Na dat hy drie maanden geteekend had (bewys van snedige opmerking en groot vernuft, dat hem dus veer by zig zelven had doen vorderen) stelde hem zyn onderwyzer aan 't schilderen, waar in hy in twee jaren zoo veer vorderde dat hy met zyne Ouders 1653 naar huis toe keerden, daar hy de Konst onder handleiding zyns Broeders voort oeffende, zoo veer dat hy eerst te Ments, te gelyk met zyn Broeder voor de Kloosterlingen heeft geschildert; daar na door de Landgraaf van Hessen ontboden, schilderden zy drie agter een volgende jaren te Ryntveld, daar onze Theodoor inzonderheid zig naarstig en onophoudelyk oeffende in de Konst, zonder zig door de vermaaken van 't Hofleven te laten aftrekken van zyne oeffeningen.
Als nu zyn oudste Broeder zig in den jare 1657 in den egten staat begeven had, vertrok onze Roos in 't volgende jaar naar Manheim, daar hy de Colonellen van drie Borger Regimenten met hunne Hopmannen naar 't leven afmaalde; welk stuk aldaar op 't Raadhuis nog te zien is.

----

## OPDRACHT A
Beantwoord de volgende vragen over de tekst over Theodoor Roos.
(i) Hoe lang had hij getekend voordat zijn onderwijzer hem liet schilderen?
(ii) In welk jaar keerde hij met zijn ouders naar huis terug?
(iii) Naar welke stad vertrok hij in het jaar nadat zijn oudste broer getrouwd was?

----

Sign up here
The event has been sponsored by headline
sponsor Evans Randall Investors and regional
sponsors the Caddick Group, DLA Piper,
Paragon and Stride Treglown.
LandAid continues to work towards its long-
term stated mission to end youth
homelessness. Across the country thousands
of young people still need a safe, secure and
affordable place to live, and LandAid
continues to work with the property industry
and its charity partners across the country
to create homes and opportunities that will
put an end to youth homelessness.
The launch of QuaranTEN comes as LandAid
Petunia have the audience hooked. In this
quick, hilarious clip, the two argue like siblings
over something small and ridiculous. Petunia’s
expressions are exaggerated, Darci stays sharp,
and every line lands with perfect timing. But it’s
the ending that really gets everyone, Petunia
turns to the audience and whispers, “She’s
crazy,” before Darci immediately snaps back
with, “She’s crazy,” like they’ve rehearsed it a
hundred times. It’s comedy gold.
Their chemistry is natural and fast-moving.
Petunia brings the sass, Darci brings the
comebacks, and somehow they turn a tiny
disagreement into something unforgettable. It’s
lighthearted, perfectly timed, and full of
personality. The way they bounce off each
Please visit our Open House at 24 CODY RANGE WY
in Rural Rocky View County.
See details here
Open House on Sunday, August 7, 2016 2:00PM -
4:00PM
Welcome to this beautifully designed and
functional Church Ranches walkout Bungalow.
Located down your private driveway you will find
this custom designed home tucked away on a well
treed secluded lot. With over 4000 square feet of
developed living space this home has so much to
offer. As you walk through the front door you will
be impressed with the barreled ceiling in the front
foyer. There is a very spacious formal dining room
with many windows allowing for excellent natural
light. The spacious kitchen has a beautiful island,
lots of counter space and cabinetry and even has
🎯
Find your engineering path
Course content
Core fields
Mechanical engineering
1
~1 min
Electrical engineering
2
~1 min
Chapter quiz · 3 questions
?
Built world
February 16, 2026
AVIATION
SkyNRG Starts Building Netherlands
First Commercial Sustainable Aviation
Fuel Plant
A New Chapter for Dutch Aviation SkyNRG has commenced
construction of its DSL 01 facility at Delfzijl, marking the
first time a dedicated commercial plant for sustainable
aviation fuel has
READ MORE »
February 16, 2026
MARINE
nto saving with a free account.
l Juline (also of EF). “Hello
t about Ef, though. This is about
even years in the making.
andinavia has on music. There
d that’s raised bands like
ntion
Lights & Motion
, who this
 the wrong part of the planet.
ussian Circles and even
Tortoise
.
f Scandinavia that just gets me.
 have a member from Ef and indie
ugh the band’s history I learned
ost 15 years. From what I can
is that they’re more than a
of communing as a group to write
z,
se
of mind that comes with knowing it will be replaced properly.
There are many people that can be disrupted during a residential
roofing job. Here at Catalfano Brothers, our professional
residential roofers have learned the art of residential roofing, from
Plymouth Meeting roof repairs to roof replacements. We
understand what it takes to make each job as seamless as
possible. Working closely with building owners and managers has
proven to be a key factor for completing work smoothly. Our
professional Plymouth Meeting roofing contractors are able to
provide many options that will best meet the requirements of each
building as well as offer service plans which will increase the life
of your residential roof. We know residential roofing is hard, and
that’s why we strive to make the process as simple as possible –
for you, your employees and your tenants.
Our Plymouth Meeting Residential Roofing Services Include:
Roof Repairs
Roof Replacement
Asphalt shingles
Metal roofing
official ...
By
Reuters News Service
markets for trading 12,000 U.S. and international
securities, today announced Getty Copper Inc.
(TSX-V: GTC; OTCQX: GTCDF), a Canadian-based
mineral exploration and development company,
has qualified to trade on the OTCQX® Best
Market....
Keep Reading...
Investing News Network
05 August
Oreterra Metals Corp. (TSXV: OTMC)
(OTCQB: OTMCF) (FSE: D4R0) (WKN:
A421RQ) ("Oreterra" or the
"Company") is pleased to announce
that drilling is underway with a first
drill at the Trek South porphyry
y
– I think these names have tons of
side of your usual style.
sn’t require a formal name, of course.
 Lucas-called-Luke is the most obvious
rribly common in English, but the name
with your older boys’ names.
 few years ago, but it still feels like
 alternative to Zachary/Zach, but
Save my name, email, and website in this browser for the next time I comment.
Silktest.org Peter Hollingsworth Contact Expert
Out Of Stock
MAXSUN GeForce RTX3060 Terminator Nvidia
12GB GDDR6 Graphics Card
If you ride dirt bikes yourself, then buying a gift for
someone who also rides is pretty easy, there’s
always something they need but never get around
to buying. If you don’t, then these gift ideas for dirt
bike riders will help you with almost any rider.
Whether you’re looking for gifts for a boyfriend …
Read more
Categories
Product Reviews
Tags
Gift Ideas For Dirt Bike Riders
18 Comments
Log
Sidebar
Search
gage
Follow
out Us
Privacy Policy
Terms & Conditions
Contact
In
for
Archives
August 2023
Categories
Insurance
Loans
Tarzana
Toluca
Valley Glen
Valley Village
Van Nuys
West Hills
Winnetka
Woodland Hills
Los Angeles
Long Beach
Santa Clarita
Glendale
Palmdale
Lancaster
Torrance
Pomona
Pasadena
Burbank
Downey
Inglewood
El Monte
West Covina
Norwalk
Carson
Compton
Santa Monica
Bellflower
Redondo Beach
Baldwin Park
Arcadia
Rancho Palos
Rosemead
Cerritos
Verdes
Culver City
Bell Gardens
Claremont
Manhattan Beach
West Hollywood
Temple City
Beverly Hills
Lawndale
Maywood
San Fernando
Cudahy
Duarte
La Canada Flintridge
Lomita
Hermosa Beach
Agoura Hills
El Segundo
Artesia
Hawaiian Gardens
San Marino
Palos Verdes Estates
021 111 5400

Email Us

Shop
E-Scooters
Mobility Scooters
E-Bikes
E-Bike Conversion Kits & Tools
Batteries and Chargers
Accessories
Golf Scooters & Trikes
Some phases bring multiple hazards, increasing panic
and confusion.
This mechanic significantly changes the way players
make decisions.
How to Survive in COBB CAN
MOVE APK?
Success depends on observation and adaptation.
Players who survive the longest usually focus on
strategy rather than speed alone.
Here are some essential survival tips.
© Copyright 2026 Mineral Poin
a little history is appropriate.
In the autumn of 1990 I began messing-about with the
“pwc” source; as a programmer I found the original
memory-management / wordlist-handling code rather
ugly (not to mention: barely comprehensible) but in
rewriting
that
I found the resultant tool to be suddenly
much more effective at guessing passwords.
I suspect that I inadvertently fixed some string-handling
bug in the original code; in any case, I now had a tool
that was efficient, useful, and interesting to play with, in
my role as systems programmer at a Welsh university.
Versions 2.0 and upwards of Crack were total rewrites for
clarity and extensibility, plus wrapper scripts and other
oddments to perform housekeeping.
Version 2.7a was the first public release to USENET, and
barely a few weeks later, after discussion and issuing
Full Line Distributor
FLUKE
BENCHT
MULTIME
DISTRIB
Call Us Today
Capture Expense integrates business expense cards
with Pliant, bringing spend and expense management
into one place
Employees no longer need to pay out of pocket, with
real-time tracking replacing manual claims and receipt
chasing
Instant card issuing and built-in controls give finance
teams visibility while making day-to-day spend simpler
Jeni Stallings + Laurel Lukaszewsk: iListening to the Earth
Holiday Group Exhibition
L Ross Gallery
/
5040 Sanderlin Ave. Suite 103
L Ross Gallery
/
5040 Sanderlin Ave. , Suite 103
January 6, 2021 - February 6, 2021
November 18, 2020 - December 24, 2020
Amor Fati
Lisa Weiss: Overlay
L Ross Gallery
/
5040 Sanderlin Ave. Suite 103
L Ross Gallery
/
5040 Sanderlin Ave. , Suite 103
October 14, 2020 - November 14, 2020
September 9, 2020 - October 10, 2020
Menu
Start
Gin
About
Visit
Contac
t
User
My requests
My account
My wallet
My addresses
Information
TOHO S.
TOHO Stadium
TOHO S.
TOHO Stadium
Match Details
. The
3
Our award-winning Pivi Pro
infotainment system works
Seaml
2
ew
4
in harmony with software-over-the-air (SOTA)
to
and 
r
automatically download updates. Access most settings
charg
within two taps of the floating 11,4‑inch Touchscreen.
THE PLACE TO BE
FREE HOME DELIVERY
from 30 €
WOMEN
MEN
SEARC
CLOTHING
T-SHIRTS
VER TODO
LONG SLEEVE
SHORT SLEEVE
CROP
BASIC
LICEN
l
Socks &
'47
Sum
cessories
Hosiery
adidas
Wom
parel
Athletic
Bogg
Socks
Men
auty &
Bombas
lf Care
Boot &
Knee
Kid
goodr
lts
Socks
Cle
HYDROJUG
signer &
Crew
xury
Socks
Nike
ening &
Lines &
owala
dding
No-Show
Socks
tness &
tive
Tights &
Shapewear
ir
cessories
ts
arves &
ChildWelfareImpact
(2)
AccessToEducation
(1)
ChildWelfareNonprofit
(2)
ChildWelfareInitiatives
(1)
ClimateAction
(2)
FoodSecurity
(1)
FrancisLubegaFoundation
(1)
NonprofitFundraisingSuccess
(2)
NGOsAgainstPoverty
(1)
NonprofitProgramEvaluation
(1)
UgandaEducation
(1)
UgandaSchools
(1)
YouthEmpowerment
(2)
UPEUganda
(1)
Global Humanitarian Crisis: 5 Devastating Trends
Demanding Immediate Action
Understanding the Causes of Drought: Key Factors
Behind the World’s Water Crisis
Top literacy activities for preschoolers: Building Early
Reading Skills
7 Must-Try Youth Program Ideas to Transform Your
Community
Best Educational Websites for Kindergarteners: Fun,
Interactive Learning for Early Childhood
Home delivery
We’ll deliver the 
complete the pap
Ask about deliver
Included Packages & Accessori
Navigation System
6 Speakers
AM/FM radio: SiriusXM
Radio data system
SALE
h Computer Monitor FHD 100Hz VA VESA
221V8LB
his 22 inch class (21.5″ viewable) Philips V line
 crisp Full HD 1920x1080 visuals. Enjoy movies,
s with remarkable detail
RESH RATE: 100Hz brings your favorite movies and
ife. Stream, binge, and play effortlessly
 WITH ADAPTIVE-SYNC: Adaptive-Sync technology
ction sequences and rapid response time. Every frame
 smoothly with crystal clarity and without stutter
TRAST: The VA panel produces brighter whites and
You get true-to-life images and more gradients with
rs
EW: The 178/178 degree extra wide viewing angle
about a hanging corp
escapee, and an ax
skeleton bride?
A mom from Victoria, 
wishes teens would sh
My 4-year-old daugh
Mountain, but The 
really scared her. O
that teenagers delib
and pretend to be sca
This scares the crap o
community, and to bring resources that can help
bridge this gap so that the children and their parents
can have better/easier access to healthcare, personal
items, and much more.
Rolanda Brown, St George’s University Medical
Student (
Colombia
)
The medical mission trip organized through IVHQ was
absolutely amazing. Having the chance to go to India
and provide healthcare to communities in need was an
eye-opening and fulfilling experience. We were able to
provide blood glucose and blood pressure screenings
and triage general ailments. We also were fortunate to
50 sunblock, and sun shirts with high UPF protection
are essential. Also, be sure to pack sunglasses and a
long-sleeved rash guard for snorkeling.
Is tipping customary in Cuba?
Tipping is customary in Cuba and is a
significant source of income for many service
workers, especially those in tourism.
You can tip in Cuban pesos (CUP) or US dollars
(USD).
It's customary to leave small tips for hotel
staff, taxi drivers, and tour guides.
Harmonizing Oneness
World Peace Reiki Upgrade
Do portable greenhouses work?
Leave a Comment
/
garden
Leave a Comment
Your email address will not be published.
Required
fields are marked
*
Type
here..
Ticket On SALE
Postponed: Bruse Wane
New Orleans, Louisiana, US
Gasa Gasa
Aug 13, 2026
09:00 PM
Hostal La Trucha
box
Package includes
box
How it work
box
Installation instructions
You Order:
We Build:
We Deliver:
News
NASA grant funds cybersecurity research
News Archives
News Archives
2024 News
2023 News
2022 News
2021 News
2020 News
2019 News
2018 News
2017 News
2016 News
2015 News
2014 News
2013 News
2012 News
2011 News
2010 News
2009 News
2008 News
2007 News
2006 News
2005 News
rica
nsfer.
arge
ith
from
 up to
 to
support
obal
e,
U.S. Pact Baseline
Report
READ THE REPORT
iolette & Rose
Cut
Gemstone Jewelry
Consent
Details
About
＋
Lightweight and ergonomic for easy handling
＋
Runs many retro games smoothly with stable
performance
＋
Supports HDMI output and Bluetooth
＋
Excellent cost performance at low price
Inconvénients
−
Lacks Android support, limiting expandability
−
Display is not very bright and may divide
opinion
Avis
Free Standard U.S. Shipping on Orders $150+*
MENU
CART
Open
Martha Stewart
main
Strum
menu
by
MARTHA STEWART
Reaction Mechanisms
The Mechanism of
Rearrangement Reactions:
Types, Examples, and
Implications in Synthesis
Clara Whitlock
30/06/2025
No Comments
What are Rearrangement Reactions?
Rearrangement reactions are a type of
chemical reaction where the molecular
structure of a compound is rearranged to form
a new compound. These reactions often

----

## OPDRACHT B
Zet de regels van de records in een JSON-lijst van strings, met één string per regel en zonder lege regels. Neem alleen de regels vanaf het begin van de records tot en met de regel met "Located down your".

## UITVOER A
(i) Drie maanden.
(ii) In 1653.
(iii) Naar Manheim.

## UITVOER B
[
  "Sign up here",
  "The event has been sponsored by headline",
  "sponsor Evans Randall Investors and regional",
  "sponsors the Caddick Group, DLA Piper,",
  "Paragon and Stride Treglown.",
  "LandAid continues to work towards its long-",
  "term stated mission to end youth",
  "homelessness. Across the country thousands",
  "of young people still need a safe, secure and",
  "affordable place to live, and LandAid",
  "continues to work with the property industry",
  "and its charity partners across the country",
  "to create homes and opportunities that will",
  "put an end to youth homelessness.",
  "The launch of QuaranTEN comes as LandAid",
  "Petunia have the audience hooked. In this",
  "quick, hilarious clip, the two argue like siblings",
  "over something small and ridiculous. Petunia’s",
  "expressions are exaggerated, Darci stays sharp,",
  "and every line lands with perfect timing. But it’s",
  "the ending that really gets everyone, Petunia",
  "turns to the audience and whispers, “She’s",
  "crazy,” before Darci immediately snaps back",
  "with, “She’s crazy,” like they’ve rehearsed it a",
  "hundred times. It’s comedy gold.",
  "Their chemistry is natural and fast-moving.",
  "Petunia brings the sass, Darci brings the",
  "comebacks, and somehow they turn a tiny",
  "disagreement into something unforgettable. It’s",
  "lighthearted, perfectly timed, and full of",
  "personality. The way they bounce off each",
  "Please visit our Open House at 24 CODY RANGE WY",
  "in Rural Rocky View County.",
  "See details here",
  "Open House on Sunday, August 7, 2016 2:00PM -",
  "4:00PM",
  "Welcome to this beautifully designed and",
  "functional Church Ranches walkout Bungalow.",
  "Located down your private driveway you will find"
]